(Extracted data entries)
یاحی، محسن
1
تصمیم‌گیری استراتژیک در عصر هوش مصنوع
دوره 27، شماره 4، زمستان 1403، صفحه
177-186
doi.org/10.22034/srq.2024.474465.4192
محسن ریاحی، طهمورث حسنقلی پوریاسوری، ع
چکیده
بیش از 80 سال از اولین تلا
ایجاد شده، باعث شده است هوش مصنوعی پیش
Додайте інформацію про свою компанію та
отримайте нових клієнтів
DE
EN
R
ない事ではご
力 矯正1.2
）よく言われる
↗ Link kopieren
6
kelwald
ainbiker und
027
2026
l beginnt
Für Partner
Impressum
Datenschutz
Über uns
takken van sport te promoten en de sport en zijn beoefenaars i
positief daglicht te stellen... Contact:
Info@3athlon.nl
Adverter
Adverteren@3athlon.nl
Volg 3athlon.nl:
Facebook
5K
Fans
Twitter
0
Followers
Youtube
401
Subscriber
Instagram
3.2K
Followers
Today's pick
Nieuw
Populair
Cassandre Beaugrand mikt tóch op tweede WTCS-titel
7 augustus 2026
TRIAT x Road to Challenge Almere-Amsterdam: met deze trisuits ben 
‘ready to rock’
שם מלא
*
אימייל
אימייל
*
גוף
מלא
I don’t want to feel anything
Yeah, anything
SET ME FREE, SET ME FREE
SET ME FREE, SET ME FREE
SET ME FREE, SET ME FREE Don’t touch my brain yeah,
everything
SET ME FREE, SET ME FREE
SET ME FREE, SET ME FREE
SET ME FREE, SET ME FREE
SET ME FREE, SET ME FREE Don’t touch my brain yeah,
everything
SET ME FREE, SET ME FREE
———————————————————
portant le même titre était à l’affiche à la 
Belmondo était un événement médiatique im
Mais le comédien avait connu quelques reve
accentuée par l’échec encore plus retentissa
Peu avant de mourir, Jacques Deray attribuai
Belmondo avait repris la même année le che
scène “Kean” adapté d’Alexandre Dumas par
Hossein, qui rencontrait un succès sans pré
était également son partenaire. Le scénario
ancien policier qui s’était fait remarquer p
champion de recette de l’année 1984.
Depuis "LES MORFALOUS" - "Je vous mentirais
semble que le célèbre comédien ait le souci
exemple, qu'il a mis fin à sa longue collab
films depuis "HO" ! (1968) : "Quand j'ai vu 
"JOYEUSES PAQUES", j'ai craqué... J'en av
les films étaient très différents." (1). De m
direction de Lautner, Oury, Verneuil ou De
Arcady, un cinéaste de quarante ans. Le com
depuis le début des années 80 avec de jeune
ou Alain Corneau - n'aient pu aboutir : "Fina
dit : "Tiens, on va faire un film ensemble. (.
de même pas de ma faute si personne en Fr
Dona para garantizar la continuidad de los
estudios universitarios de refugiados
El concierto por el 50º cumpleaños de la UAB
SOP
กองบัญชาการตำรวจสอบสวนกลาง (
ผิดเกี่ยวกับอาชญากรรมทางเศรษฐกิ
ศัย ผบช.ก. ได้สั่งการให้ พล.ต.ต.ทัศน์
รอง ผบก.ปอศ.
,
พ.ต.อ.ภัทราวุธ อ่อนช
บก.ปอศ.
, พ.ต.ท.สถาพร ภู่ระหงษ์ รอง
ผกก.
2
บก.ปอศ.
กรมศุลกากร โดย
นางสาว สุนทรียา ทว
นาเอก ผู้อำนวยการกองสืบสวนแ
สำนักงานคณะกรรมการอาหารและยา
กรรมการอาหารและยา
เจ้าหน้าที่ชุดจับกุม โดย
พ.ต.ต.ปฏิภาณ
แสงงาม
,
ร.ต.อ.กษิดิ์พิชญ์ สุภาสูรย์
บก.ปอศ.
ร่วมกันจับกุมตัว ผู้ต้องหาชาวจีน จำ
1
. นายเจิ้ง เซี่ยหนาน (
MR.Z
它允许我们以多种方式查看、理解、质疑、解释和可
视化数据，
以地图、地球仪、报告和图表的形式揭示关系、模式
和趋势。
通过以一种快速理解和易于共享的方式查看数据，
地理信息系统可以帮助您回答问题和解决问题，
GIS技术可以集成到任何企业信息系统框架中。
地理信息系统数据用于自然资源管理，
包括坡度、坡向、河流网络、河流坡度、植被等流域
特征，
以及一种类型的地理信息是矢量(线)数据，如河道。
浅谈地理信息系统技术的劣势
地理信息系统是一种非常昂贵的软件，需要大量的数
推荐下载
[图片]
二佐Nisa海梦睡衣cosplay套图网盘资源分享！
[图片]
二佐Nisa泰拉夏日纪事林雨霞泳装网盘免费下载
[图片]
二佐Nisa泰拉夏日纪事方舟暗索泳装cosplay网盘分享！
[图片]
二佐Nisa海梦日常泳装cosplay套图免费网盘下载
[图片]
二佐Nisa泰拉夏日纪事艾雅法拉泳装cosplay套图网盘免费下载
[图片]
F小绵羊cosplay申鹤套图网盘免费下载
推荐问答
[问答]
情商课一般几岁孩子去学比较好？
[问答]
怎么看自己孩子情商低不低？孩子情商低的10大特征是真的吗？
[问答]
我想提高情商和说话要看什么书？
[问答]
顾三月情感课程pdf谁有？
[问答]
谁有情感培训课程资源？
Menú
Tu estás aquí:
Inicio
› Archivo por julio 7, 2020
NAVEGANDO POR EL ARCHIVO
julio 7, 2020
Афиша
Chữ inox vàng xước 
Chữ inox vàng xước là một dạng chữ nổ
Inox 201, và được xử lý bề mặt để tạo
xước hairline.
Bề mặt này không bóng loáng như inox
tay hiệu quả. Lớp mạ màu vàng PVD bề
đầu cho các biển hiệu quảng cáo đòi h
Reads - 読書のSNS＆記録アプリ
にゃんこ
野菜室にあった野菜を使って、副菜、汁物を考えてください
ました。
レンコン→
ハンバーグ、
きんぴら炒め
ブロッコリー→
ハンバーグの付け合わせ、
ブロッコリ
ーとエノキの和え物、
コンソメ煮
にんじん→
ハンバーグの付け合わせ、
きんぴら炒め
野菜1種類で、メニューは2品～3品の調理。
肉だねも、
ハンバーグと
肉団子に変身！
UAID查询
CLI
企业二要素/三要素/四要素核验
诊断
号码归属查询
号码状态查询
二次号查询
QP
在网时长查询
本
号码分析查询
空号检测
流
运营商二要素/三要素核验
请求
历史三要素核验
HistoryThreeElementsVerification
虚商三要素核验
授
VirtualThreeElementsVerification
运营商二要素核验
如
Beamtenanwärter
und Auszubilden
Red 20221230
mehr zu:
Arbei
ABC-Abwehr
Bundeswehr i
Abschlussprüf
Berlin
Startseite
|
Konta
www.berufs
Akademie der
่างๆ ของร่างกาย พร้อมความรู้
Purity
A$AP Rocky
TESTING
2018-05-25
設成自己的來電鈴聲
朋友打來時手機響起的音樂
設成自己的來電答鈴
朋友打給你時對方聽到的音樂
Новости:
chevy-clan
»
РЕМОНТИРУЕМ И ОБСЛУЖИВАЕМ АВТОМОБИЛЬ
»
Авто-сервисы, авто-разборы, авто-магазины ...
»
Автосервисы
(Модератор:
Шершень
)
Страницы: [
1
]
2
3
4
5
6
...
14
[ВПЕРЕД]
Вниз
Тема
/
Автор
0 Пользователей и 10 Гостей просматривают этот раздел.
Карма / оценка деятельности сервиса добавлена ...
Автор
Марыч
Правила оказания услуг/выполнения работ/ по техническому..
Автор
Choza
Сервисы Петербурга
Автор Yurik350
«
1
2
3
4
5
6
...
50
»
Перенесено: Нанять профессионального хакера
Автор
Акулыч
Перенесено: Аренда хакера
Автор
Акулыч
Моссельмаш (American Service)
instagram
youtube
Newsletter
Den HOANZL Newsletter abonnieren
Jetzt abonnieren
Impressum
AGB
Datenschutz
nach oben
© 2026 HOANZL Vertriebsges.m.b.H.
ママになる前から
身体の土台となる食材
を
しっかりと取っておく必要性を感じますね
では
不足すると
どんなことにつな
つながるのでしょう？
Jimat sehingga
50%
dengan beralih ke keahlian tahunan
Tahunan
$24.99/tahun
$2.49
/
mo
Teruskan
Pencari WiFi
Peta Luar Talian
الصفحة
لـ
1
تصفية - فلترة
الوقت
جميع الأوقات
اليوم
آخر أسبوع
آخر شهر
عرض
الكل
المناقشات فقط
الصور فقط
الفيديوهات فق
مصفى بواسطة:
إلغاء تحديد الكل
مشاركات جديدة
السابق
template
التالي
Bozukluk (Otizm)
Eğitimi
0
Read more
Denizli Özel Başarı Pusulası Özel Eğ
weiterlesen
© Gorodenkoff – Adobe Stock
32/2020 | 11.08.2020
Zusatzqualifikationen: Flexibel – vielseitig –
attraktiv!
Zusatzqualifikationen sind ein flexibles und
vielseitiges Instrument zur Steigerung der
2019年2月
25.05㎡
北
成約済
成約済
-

**EXERCISE DETAILS**
Present the lines above, from the first one through the line containing "portant le même titre était à l’affiche à la", as a Markdown table with the columns Row and Line. Number each row and leave out blank lines.

**ANSWER TO THE EXERCISE**
| Row | Line |
|---|---|
| 1 | یاحی، محسن |
| 2 | 1 |
| 3 | تصمیم‌گیری استراتژیک در عصر هوش مصنوع |
| 4 | دوره 27، شماره 4، زمستان 1403، صفحه |
| 5 | 177-186 |
| 6 | doi.org/10.22034/srq.2024.474465.4192 |
| 7 | محسن ریاحی، طهمورث حسنقلی پوریاسوری، ع |
| 8 | چکیده |
| 9 | بیش از 80 سال از اولین تلا |
| 10 | ایجاد شده، باعث شده است هوش مصنوعی پیش |
| 11 | Додайте інформацію про свою компанію та |
| 12 | отримайте нових клієнтів |
| 13 | DE |
| 14 | EN |
| 15 | R |
| 16 | ない事ではご |
| 17 | 力 矯正1.2 |
| 18 | ）よく言われる |
| 19 | ↗ Link kopieren |
| 20 | 6 |
| 21 | kelwald |
| 22 | ainbiker und |
| 23 | 027 |
| 24 | 2026 |
| 25 | l beginnt |
| 26 | Für Partner |
| 27 | Impressum |
| 28 | Datenschutz |
| 29 | Über uns |
| 30 | takken van sport te promoten en de sport en zijn beoefenaars i |
| 31 | positief daglicht te stellen... Contact: |
| 32 | Info@3athlon.nl |
| 33 | Adverter |
| 34 | Adverteren@3athlon.nl |
| 35 | Volg 3athlon.nl: |
| 36 | Facebook |
| 37 | 5K |
| 38 | Fans |
| 39 | Twitter |
| 40 | 0 |
| 41 | Followers |
| 42 | Youtube |
| 43 | 401 |
| 44 | Subscriber |
| 45 | Instagram |
| 46 | 3.2K |
| 47 | Followers |
| 48 | Today's pick |
| 49 | Nieuw |
| 50 | Populair |
| 51 | Cassandre Beaugrand mikt tóch op tweede WTCS-titel |
| 52 | 7 augustus 2026 |
| 53 | TRIAT x Road to Challenge Almere-Amsterdam: met deze trisuits ben  |
| 54 | ‘ready to rock’ |
| 55 | שם מלא |
| 56 | * |
| 57 | אימייל |
| 58 | אימייל |
| 59 | * |
| 60 | גוף |
| 61 | מלא |
| 62 | I don’t want to feel anything |
| 63 | Yeah, anything |
| 64 | SET ME FREE, SET ME FREE |
| 65 | SET ME FREE, SET ME FREE |
| 66 | SET ME FREE, SET ME FREE Don’t touch my brain yeah, |
| 67 | everything |
| 68 | SET ME FREE, SET ME FREE |
| 69 | SET ME FREE, SET ME FREE |
| 70 | SET ME FREE, SET ME FREE |
| 71 | SET ME FREE, SET ME FREE Don’t touch my brain yeah, |
| 72 | everything |
| 73 | SET ME FREE, SET ME FREE |
| 74 | ——————————————————— |
| 75 | portant le même titre était à l’affiche à la  |